A Difficult But Necessary Adaptation

Last night in the program I offer called The Healer Within, we were working with a principle of health and healing I refer to as “Breaking from a sick herd.” In preparing for class, it occurred to me this is likely the first time in our specie’s history that in a very large scale way, we must go against our own neurological wiring that pulls, even demands on a survival level, that we stay in connection with one another. That we look to one another for our cues around what to want and how to live. No matter how sick those cues might be.

But here we are. Living in a world that has made what is sick and distorted the norm. Clarissa Pinkola-Estes has a phrase for this: Normalizing the abnormal. But it is not normal that one in three of us will be diagnosed with cancer. It is not normal that so many of our young people are killing themselves or that our biggest upcoming health crisis according to the WHO will be depression and anxiety. It is not normal that we sit together in front of screens watching violence, gore and profane sexuality.

And it is most certainly not normal that we are passing this all along to our children: Giving them the message that this is as good as life gets.

We want to be together. We need to be together. It does not feel safe emotionally, psychologically or physically to imagine ourselves not within the protection of the families we grew up with and the groups we associate with now. But as much as we want to belong, what happens when these groups are sick? What happens when the larger culture has been created in such a way that we are directed towards what harms us?

Whether it’s all the ads that would have us believe that buying stuff is our highest contribution in life. Or the endless amounts of foods laden with chemicals (and now mRNA technologies) that we are forced to consume. Or the constant push to medicate ourselves recreationally or pharmaceutically against the modern day self-created illnesses and the malaise of living an empty existence.

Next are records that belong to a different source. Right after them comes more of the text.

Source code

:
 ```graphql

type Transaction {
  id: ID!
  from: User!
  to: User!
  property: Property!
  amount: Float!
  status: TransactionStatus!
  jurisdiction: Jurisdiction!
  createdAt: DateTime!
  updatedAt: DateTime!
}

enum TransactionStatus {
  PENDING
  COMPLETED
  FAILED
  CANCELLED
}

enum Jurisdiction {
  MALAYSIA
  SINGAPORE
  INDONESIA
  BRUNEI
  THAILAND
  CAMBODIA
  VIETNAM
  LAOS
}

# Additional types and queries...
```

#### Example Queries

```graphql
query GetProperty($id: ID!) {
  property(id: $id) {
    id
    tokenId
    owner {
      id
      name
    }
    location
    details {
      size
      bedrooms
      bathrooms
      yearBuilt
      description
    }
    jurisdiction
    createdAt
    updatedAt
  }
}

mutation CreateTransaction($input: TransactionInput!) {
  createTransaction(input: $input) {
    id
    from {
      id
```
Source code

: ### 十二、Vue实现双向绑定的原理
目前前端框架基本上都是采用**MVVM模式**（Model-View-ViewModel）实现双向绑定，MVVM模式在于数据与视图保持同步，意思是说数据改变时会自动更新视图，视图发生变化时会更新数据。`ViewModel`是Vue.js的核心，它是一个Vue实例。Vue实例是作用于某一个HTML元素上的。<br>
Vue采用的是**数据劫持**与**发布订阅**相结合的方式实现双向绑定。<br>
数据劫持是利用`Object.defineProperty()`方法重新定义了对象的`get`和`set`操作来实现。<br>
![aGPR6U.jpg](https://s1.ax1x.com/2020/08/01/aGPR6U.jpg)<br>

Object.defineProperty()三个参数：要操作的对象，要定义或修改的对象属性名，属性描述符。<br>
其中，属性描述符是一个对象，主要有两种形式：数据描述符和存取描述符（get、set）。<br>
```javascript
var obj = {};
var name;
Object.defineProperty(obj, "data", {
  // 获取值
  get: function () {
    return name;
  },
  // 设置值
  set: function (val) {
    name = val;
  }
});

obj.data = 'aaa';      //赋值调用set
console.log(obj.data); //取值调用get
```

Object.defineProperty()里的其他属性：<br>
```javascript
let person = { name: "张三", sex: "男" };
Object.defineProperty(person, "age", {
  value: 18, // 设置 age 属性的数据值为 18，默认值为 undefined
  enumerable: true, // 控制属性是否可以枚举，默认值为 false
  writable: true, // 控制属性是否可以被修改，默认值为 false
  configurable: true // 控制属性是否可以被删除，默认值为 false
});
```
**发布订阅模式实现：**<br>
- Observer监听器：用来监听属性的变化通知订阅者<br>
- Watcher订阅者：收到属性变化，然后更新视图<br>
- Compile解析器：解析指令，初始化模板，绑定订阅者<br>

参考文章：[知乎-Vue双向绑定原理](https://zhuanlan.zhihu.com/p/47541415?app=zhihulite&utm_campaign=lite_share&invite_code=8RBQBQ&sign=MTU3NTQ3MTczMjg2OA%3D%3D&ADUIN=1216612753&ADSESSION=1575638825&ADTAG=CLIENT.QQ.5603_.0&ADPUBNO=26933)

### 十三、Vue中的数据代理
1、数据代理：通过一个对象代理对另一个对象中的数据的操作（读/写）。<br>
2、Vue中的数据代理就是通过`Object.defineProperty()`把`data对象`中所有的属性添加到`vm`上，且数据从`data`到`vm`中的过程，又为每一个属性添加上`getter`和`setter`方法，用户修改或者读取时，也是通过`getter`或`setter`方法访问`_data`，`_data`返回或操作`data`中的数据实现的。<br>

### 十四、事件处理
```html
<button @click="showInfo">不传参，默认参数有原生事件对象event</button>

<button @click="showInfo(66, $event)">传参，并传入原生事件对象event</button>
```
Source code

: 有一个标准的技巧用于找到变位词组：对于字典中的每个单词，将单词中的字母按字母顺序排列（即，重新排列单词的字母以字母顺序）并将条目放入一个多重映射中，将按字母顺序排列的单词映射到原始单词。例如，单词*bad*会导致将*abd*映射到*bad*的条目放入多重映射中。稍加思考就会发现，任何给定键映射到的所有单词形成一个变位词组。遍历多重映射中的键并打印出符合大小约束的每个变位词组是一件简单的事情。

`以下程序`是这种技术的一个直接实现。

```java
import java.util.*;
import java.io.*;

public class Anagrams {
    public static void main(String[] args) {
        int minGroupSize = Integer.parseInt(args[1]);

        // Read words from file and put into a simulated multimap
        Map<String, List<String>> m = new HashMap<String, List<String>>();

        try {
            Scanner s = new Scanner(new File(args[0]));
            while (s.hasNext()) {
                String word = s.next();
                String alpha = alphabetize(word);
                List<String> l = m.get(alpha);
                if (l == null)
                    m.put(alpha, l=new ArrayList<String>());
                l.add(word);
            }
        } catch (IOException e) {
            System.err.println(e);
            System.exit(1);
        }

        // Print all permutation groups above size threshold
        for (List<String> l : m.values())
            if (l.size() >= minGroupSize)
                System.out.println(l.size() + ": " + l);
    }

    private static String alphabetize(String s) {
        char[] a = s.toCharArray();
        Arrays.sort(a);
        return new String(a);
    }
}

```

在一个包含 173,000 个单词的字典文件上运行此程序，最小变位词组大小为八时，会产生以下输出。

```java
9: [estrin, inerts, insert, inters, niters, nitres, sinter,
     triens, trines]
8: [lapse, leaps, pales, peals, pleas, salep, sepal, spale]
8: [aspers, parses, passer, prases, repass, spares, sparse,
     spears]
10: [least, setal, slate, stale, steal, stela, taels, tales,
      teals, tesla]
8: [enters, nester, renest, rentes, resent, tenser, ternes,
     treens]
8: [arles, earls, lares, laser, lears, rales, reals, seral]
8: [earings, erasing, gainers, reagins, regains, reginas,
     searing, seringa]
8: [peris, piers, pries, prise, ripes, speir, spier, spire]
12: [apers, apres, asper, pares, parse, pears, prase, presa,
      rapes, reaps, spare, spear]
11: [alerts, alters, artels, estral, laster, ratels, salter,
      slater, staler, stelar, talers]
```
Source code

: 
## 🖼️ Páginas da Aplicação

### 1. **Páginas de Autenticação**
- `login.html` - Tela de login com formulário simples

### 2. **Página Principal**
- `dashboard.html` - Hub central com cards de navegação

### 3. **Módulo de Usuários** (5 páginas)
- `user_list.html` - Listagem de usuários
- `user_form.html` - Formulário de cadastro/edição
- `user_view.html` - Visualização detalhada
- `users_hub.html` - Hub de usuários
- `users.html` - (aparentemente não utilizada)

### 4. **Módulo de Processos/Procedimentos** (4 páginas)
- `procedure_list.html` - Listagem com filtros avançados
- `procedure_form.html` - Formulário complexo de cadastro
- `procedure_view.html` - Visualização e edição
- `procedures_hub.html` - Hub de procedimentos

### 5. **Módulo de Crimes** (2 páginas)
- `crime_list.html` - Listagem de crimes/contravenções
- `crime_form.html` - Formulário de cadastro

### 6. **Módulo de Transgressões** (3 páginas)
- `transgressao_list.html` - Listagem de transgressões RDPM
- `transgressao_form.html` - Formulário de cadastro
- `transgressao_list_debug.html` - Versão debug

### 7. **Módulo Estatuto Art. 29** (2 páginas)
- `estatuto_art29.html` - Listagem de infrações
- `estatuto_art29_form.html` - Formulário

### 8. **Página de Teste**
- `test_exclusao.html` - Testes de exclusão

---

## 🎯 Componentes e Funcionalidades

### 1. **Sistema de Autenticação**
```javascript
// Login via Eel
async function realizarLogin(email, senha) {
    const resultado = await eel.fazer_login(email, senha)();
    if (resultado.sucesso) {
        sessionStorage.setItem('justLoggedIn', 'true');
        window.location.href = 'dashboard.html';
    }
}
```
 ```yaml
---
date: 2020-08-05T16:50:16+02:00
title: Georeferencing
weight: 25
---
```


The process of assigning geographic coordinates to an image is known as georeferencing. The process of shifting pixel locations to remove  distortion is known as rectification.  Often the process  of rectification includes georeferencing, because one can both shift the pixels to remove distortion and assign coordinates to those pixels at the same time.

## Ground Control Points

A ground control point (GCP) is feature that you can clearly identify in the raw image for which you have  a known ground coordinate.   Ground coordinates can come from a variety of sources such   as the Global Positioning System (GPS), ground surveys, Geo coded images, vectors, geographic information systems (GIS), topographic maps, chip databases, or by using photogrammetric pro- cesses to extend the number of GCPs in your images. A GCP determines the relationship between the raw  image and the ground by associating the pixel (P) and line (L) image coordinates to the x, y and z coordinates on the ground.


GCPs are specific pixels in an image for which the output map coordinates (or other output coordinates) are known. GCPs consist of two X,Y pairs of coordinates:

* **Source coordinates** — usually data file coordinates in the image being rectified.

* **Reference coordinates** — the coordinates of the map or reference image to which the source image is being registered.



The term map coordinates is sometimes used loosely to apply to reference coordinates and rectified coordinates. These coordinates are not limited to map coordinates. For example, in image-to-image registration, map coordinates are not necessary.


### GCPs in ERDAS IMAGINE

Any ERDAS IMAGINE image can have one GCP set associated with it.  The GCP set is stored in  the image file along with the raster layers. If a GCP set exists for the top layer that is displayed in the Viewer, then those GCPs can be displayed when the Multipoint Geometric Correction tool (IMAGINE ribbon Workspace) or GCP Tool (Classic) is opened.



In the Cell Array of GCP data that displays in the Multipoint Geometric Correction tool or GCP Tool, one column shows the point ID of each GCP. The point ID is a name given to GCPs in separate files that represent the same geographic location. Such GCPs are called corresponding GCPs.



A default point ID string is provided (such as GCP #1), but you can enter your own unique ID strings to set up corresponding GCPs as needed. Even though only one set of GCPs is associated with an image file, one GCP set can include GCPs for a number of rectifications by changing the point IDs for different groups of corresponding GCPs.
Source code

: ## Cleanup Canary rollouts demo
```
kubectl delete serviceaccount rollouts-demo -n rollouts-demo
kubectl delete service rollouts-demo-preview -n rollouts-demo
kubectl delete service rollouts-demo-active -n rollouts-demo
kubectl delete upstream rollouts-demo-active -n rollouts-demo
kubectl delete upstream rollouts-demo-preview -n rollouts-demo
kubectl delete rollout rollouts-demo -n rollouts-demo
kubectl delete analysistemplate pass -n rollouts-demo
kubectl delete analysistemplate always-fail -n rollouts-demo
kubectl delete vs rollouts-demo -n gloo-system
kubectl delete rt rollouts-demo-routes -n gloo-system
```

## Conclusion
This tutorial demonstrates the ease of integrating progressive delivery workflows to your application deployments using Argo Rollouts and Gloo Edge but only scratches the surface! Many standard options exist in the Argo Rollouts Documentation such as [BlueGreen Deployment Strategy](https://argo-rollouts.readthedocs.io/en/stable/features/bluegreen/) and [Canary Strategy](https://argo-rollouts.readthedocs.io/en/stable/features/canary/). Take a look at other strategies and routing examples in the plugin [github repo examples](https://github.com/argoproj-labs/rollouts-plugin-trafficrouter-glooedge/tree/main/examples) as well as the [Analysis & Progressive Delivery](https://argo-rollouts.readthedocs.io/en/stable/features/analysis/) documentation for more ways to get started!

I know well, from growing up in alcoholism, what it does to mind, body and spirit to be embedded in a sick herd. All of my attempts to stay connected to them came at great personal cost in terms of health, self-esteem and the call of my own soul. It took years to break from the sickness, the fall out was great, and I am still working on it.

But what I know to be true is this: Never should even one of us ever negotiate away the preciousness of our own life to stay in connection with another. Never should we trade our own health and possibility for the false promise of any of this being as good as it gets.